While in Evanston, I became increasingly involved in student activist movements that arose around important geopolitical processes that began soon after I began college. In addition to my pre-medical curriculum, I declared majors in Religion and Spanish language. These fields have proven important in my life and career, and I am grateful that I did not feel obligated to pursue other, more traditional pre-medical majors.
Ultimately, I decided to expand on my cross-cultural and language studies through a year of classes at Universidad de Chile in Santiago. For better or worse, the security of HPME permitted me to explore social spaces and interpersonal experiences in Santiago in a sincere, non-instrumental way that may not have been possible had I been worrying about the exigencies of medical school applications. By making time to volunteer several days a week in between classes, I developed close relationships with the boys in a home for social orphans in a poorer neighborhood. I became very close with two university professors with whom I began studying Chilean history and politics; during my second semester, they took me on as a teaching assistant at el Centro de Estudios Pedagógicos (the Universidad de Chile’s Center for Pedagogical Studies). Under the guidance of my professors, I began an intensive program of reading, writing and immersion in the lifeworlds constructed by Santiago’s indigent, gay population.
When I began medical school, the flexibility that I had enjoyed as an undergraduate had conditioned me to continue imagining how I might expand my training and life experience. I enrolled in the dual-degree MPH program and became involved as a student leader for Community Health Clinic, while also volunteering weekly as a HIV and STD test counselor and peer educator for an adolescent population, and devoting a considerable amount of my time to NU-AID’s on-going efforts to bolster their preventive and public health efforts.

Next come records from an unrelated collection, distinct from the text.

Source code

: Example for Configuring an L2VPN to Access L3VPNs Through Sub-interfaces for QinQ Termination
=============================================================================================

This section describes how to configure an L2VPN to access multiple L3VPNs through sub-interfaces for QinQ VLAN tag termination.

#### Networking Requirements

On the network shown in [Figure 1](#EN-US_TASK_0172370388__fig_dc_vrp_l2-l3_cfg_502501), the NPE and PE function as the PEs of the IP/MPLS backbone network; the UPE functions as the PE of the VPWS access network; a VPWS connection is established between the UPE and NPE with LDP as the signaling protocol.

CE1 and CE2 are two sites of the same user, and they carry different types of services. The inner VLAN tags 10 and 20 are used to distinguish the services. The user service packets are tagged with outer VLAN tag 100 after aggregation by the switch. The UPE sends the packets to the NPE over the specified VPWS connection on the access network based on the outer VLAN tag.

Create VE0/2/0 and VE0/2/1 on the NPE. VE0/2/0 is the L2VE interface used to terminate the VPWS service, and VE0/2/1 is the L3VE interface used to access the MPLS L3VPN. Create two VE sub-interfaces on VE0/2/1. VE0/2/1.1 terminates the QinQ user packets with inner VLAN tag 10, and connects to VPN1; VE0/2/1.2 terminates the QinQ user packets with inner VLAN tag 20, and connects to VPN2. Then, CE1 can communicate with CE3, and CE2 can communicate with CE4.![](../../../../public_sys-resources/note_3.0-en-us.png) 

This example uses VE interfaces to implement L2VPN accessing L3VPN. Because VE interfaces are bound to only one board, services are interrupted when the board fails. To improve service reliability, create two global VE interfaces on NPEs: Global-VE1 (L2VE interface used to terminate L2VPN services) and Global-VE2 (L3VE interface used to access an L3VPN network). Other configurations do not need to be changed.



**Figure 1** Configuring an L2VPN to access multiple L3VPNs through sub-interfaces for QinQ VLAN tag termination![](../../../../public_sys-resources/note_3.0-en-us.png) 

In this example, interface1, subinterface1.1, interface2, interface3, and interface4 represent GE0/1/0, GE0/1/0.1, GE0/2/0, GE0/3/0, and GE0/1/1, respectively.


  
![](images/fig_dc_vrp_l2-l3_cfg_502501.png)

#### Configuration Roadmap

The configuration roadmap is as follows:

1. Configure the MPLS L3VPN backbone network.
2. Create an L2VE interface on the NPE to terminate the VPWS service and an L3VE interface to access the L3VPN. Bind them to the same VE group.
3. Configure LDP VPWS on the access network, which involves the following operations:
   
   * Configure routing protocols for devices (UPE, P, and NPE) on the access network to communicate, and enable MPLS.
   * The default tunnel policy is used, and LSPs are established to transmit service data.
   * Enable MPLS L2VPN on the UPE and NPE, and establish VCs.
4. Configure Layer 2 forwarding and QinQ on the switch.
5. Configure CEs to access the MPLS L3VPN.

I took two years off after finishing my 3rd year clerkships—the first I spent accompanying a group of indigenous community health workers in rural Guatemala, and the second, which is quickly drawing to a close as I write this, I have spent completing coursework towards a MA in Medical Anthropology at Harvard University. These two years have been incredibly enriching for me, and while they were not made possible directly by my status as HPME, the foundations I was able to build as an undergraduate have been fundamental in guiding and inspiring me to pursue career goals that I would not have been able to so much as imagine otherwise. Because I spoke fluent Spanish from my study abroad experience in Chile, I was able to focus on learning Kaqchikel Maya, the indigenous language spoken in the communities where I worked in Guatemala. This has been incredibly important to my understanding of the life experience of the poor Guatemalan indigene—not only because it is sometimes difficult or impossible to communicate with the most marginalized people in Spanish, but also because the effort expended in learning to speak Kaqchikel became a demonstration of an ethic of responsibility and solidarity with my friends, colleagues and other interlocutors. Also, the coursework I pursued as an undergraduate in Evanston and in Santiago—believe it or not—gave me an important introduction to social theory and historical political-economic analyses that I’ve been able to build upon in figuring out what might be my strategic contribution to clinical medicine, public health, and global health. Indeed, I have been re-reading many of the same philosophers and theorists in formulating my current research questions that I had used earlier—although this time it is primarily in English, and, I hope, I have been trained to be a more critical and positioned consumer of the literature.
At Harvard, I have had the incredible opportunity to work under some of the foremost leaders in global health and social medicine—people who I thought I would always simply idolize from afar are now affording me the opportunity to continue collaborating on exciting projects and research. It is, of course, difficult to attribute a socially constructed, coherent narrative to one particular educational decision. Nonetheless, in hindsight, HPME has opened up spaces—both practical and imaginative—that have become important for my personal meaning-making and life experience.